WHAT YOU SHOULD DO
Could you copy the records below exactly, keeping none of the images?

INFORMATION SHOWN
>>>>

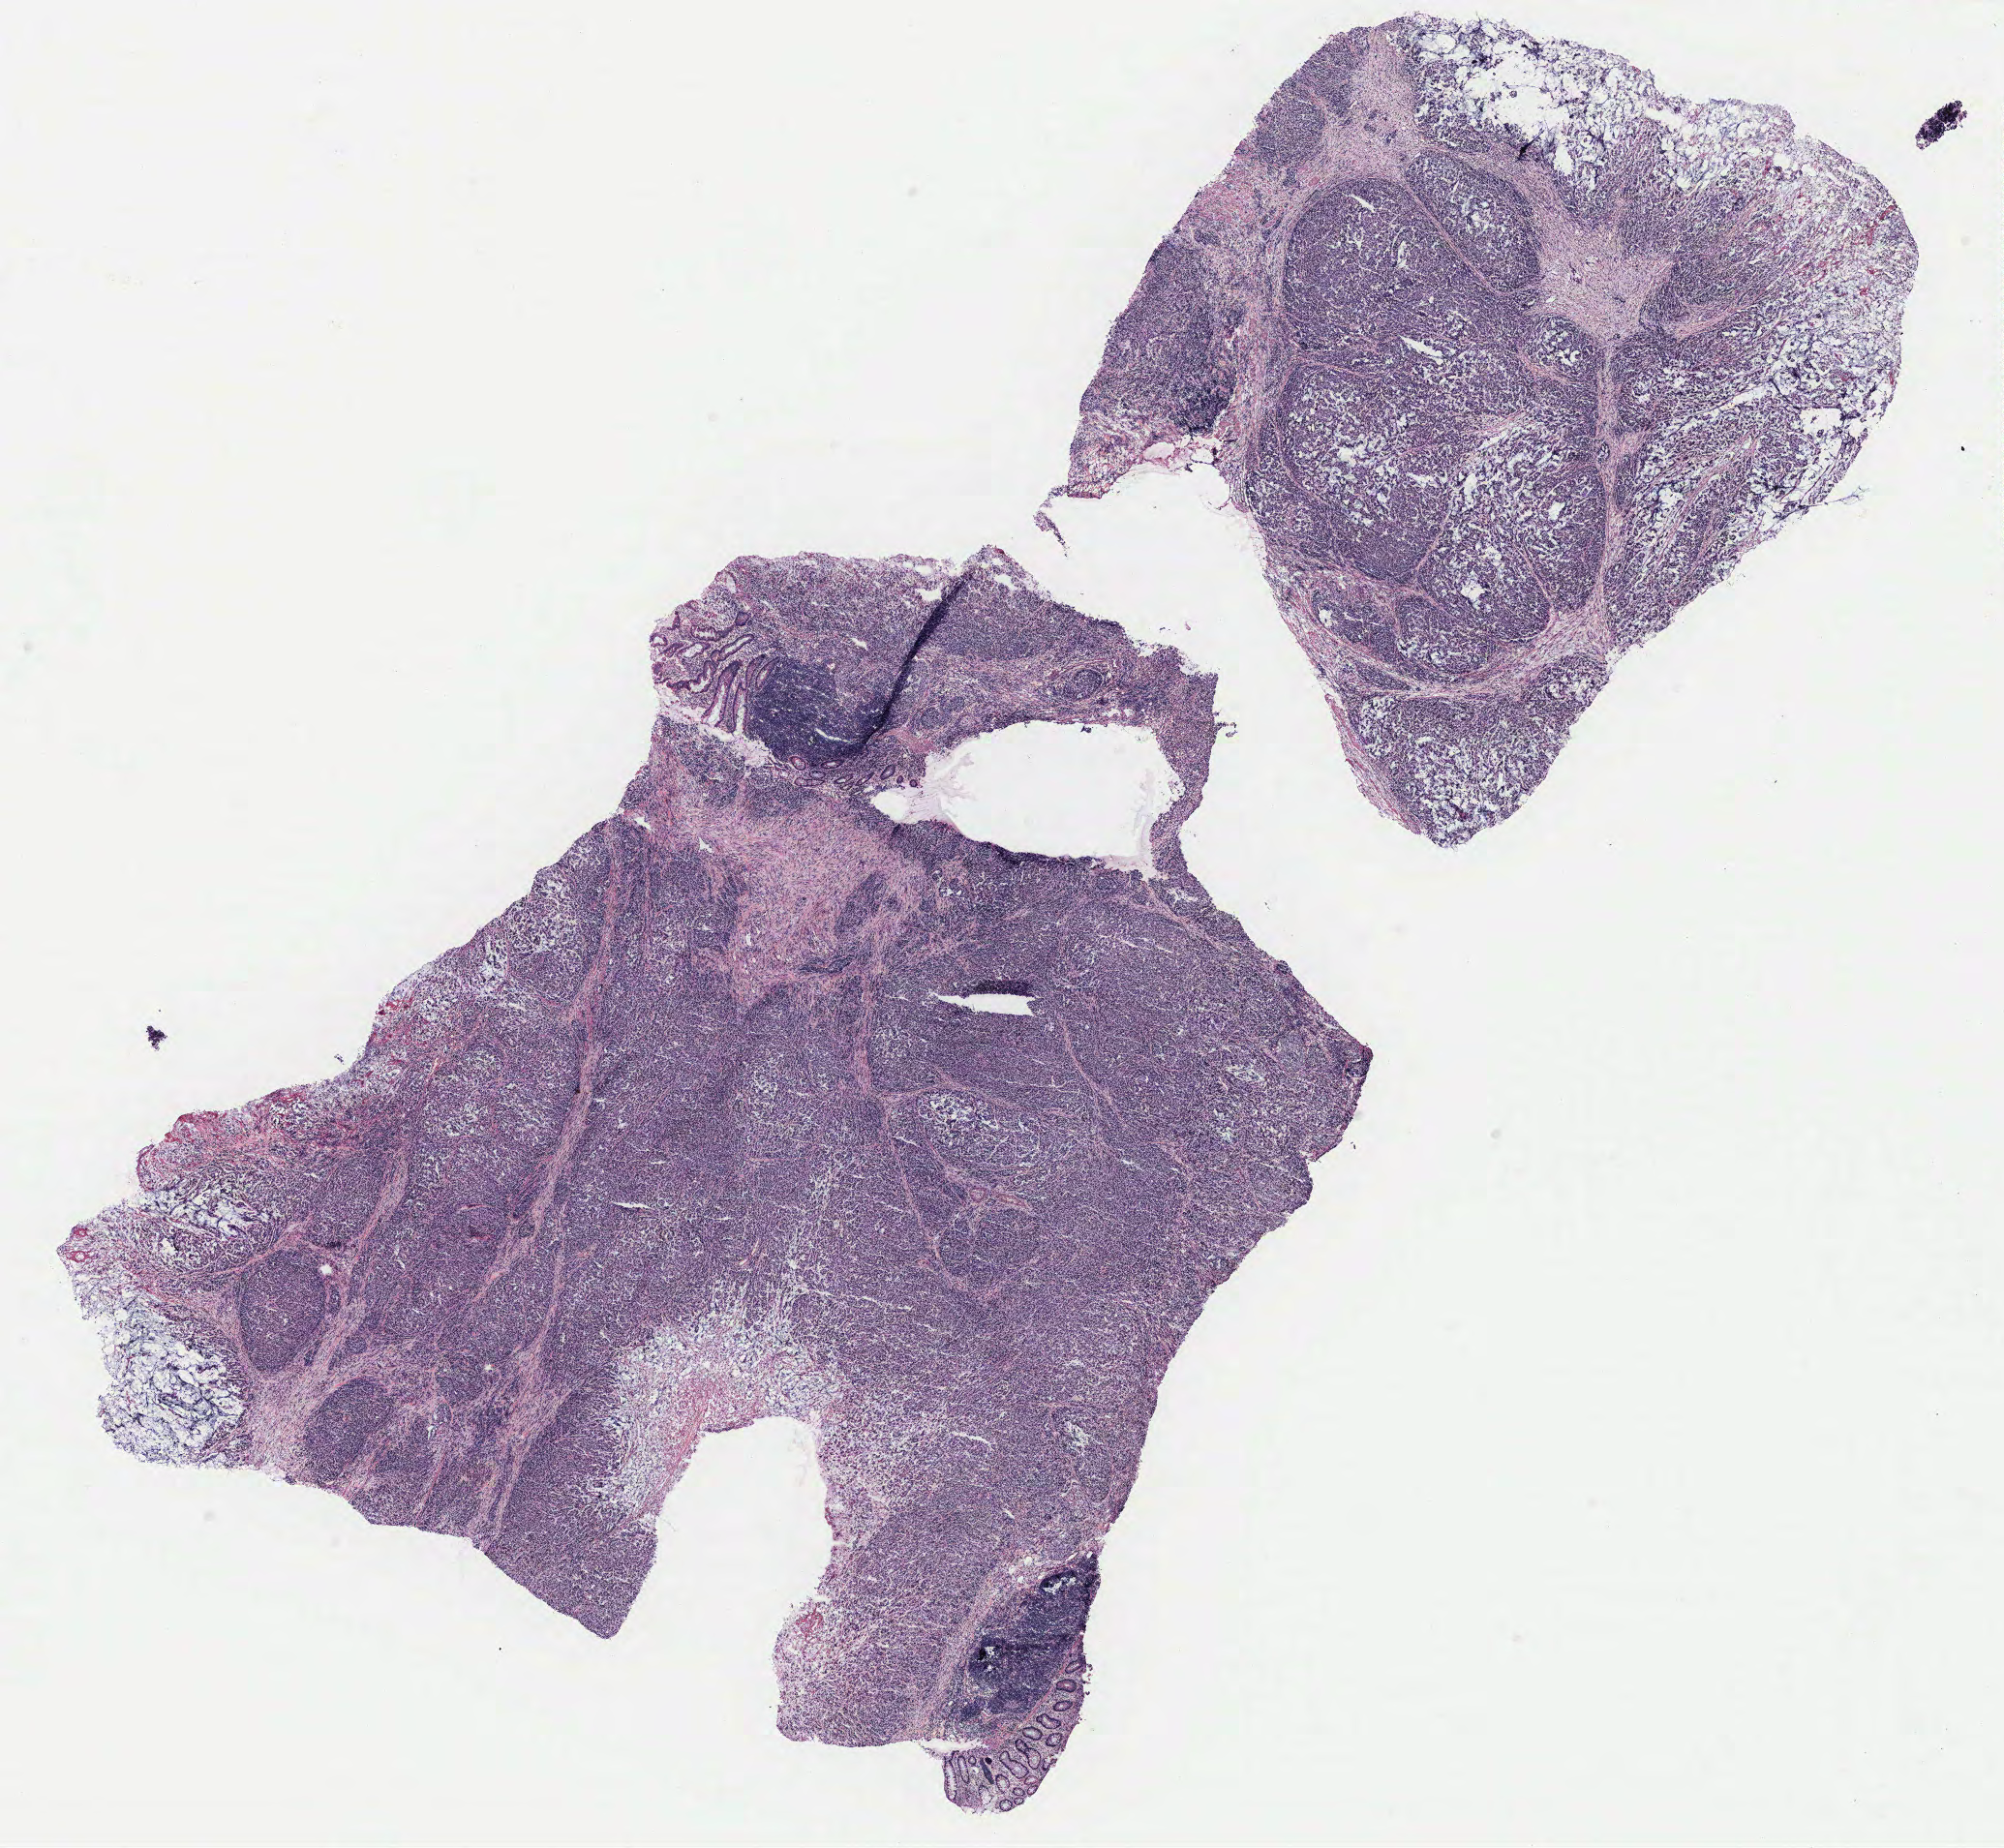
H&E whole-slide image, shown as a low-resolution overview of the whole scanned area (about 16.6 x 15.3 mm, from a 40x scan). Normal (non-tumour) tissue sample, colon. 83-year-old female patient.
This section: normal (non-tumour) tissue from the same patient. Patient diagnosis: Adenocarcinoma, NOS.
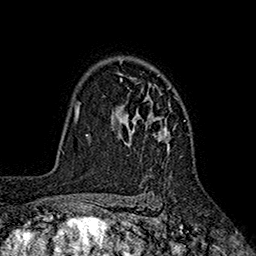
Breast MRI (dynamic contrast-enhanced), one axial slice; position 130 of 160 along the scan axis; cropped to one breast; dynamic contrast-enhanced series, time point 2 of 7 at this slice position (early post-contrast); 1.5 T; TE 2.6 ms, TR 5.6 ms; 256 × 256 image matrix, field of view 173 × 173 mm. Female patient.
Outlined on this slice (semi-automatically segmented with operator editing):
- enhancing-tissue mask used for the functional tumour volume (all voxels passing the contrast-enhancement thresholds inside the analysis volume; usually the tumour): bounding box [x1, y1, x2, y2] px = [114, 61, 185, 153]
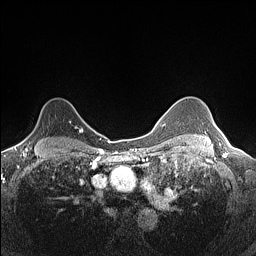
Breast MRI (dynamic contrast-enhanced), one axial slice. Position 111 of 160 along the scan axis. Dynamic contrast-enhanced series, time point 2 of 7 at this slice position (early post-contrast). 1.5 T. TE 1.4 ms, TR 5 ms. 256 × 256 image matrix, field of view 300 × 300 mm. Female patient.
Outlined on this slice (semi-automatically segmented with operator editing):
- enhancing-tissue mask used for the functional tumour volume (all voxels passing the contrast-enhancement thresholds inside the analysis volume; usually the tumour): box from (x=24, y=118) to (x=82, y=140) px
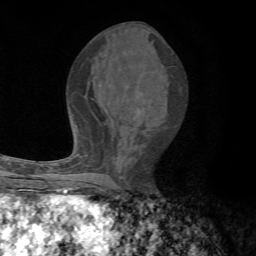
Breast MRI, one axial slice. Cropped to one breast. Dynamic contrast-enhanced series, time point 2 of 7 at this slice position (early post-contrast). 1.5 T. TE 4.3 ms, TR 8.8 ms. 256 × 256 image matrix, field of view 170 × 170 mm. Female patient.
Outlined on this slice (semi-automatically segmented with operator editing):
- enhancing-tissue mask used for the functional tumour volume (all voxels passing the contrast-enhancement thresholds inside the analysis volume; usually the tumour): bounding box (x1, y1, x2, y2) in pixels: (67, 154, 100, 191)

<<<<

WRITTEN SOLUTION
H&E whole-slide image, shown as a low-resolution overview of the whole scanned area (about 16.6 x 15.3 mm, from a 40x scan). Normal (non-tumour) tissue sample, colon. 83-year-old female patient.
This section: normal (non-tumour) tissue from the same patient. Patient diagnosis: Adenocarcinoma, NOS.
Breast MRI (dynamic contrast-enhanced), one axial slice; position 130 of 160 along the scan axis; cropped to one breast; dynamic contrast-enhanced series, time point 2 of 7 at this slice position (early post-contrast); 1.5 T; TE 2.6 ms, TR 5.6 ms; 256 × 256 image matrix, field of view 173 × 173 mm. Female patient.
Outlined on this slice (semi-automatically segmented with operator editing):
- enhancing-tissue mask used for the functional tumour volume (all voxels passing the contrast-enhancement thresholds inside the analysis volume; usually the tumour): bounding box [x1, y1, x2, y2] px = [114, 61, 185, 153]
Breast MRI (dynamic contrast-enhanced), one axial slice. Position 111 of 160 along the scan axis. Dynamic contrast-enhanced series, time point 2 of 7 at this slice position (early post-contrast). 1.5 T. TE 1.4 ms, TR 5 ms. 256 × 256 image matrix, field of view 300 × 300 mm. Female patient.
Outlined on this slice (semi-automatically segmented with operator editing):
- enhancing-tissue mask used for the functional tumour volume (all voxels passing the contrast-enhancement thresholds inside the analysis volume; usually the tumour): box from (x=24, y=118) to (x=82, y=140) px
Breast MRI, one axial slice. Cropped to one breast. Dynamic contrast-enhanced series, time point 2 of 7 at this slice position (early post-contrast). 1.5 T. TE 4.3 ms, TR 8.8 ms. 256 × 256 image matrix, field of view 170 × 170 mm. Female patient.
Outlined on this slice (semi-automatically segmented with operator editing):
- enhancing-tissue mask used for the functional tumour volume (all voxels passing the contrast-enhancement thresholds inside the analysis volume; usually the tumour): bounding box (x1, y1, x2, y2) in pixels: (67, 154, 100, 191)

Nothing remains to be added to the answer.